▸ TEXT SEGMENT:
########
This is my favorite song on the LP.

Wow. I had to just stay silent and listen to it all the way through. That Kris Kristofferson quip is pretty apt here.

I’ve heard this song at least a hundred times and it almost always gets me.

For real. That’s awesome. I’m speechless. This is such a remarkably emotionally literate and bare for even now in a culture of oversharing. This had to have stuck out a lot back then. There’s such an honesty and a generosity and vulnerability and self-reflection and kindness to herself and her former partners.

Kindness is probably the most crucial and underrated element to a breakup song.

Absolutely. That’s what astonishing about it because it’s not sparing but it’s also kind. She gets into all of it and there’s a kindness at the heart of it. It’s not water under the bridge because there’s still so much pain.

10. "The Last Time I Saw Richard”

So it ends with a piano song.

Both sides of the album have the same order of the primary instrument with dulcimer, piano, guitar, dulcimer, and piano.

You’re right. That’s so crazy.

I’m so fascinated by how records like this get made.

It’s less and less common but maybe things are coming back around. Gillian Welch and Dave Rawlings are carrying a tradition of that performance-based thing even though they aren’t stylistically similar. It’s amazing.

At certain points in your life have you listened to a lot of folk music?
########
Copy out the whole album conversation above, word for word.

▸ DATA EXTRACT:
########
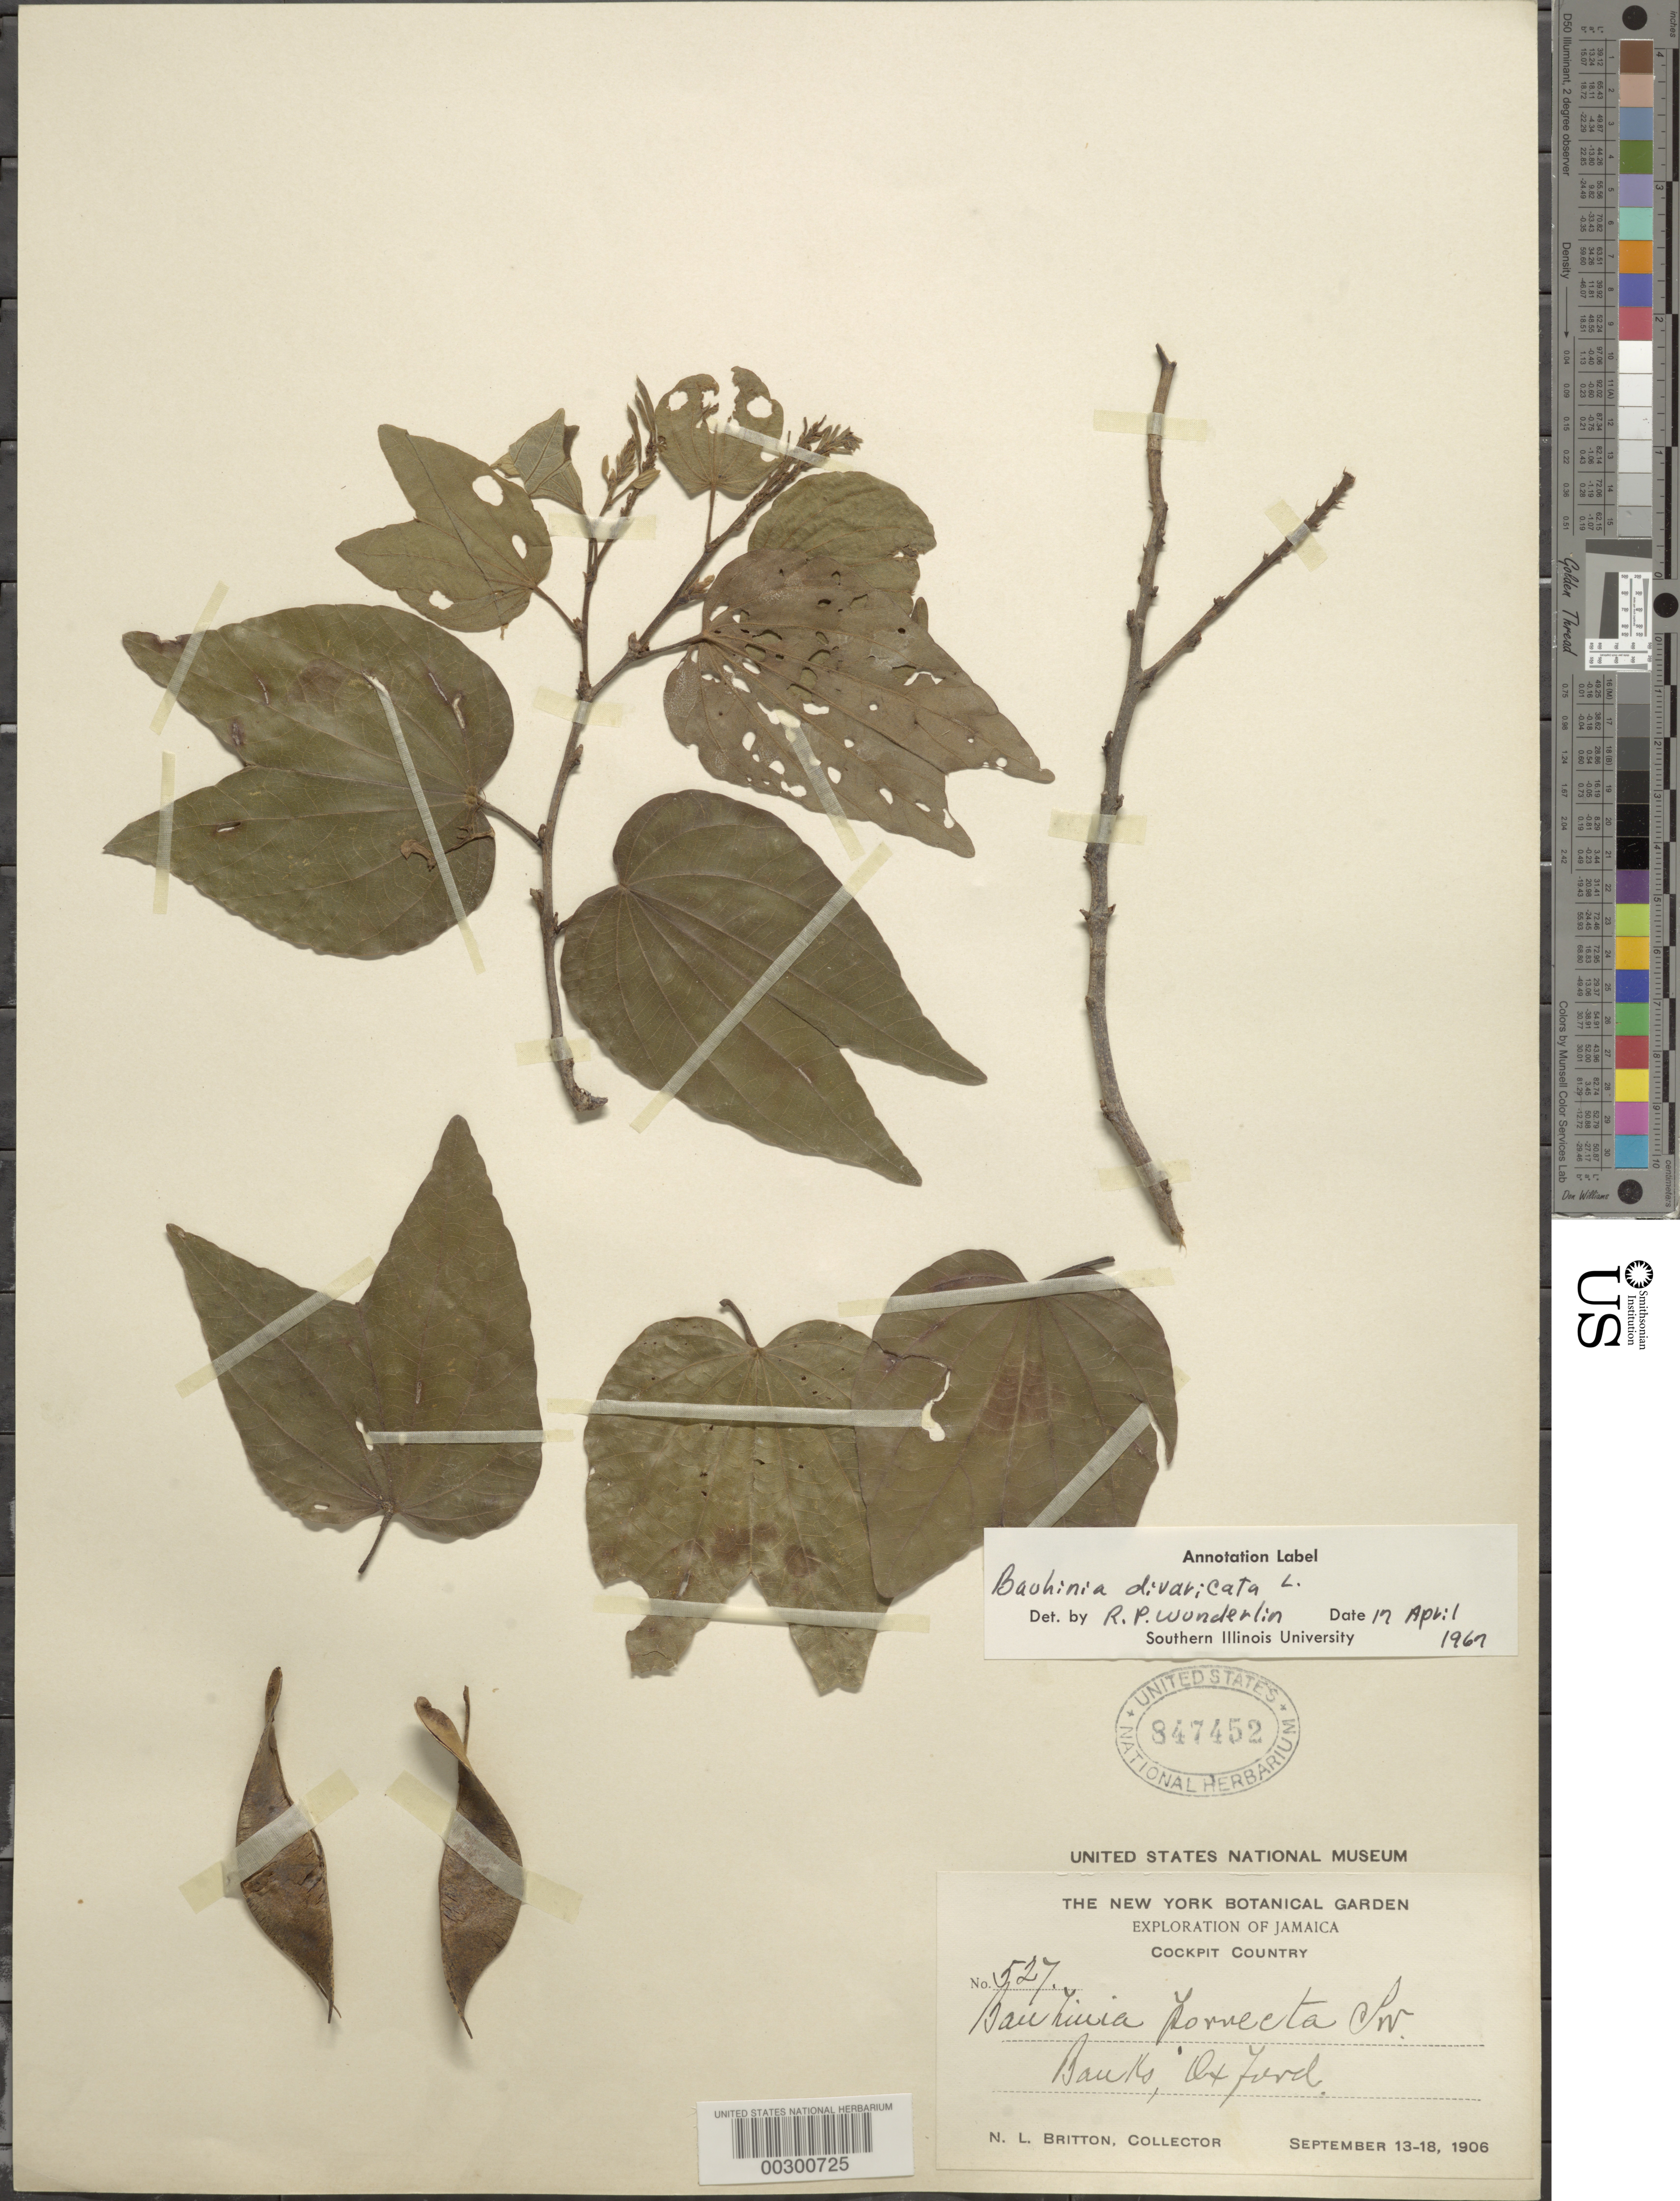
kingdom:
########
▸ ANSWER TO THE TASK:
This is my favorite song on the LP.

Wow. I had to just stay silent and listen to it all the way through. That Kris Kristofferson quip is pretty apt here.

I’ve heard this song at least a hundred times and it almost always gets me.

For real. That’s awesome. I’m speechless. This is such a remarkably emotionally literate and bare for even now in a culture of oversharing. This had to have stuck out a lot back then. There’s such an honesty and a generosity and vulnerability and self-reflection and kindness to herself and her former partners.

Kindness is probably the most crucial and underrated element to a breakup song.

Absolutely. That’s what astonishing about it because it’s not sparing but it’s also kind. She gets into all of it and there’s a kindness at the heart of it. It’s not water under the bridge because there’s still so much pain.

10. "The Last Time I Saw Richard”

So it ends with a piano song.

Both sides of the album have the same order of the primary instrument with dulcimer, piano, guitar, dulcimer, and piano.

You’re right. That’s so crazy.

I’m so fascinated by how records like this get made.

It’s less and less common but maybe things are coming back around. Gillian Welch and Dave Rawlings are carrying a tradition of that performance-based thing even though they aren’t stylistically similar. It’s amazing.

At certain points in your life have you listened to a lot of folk music?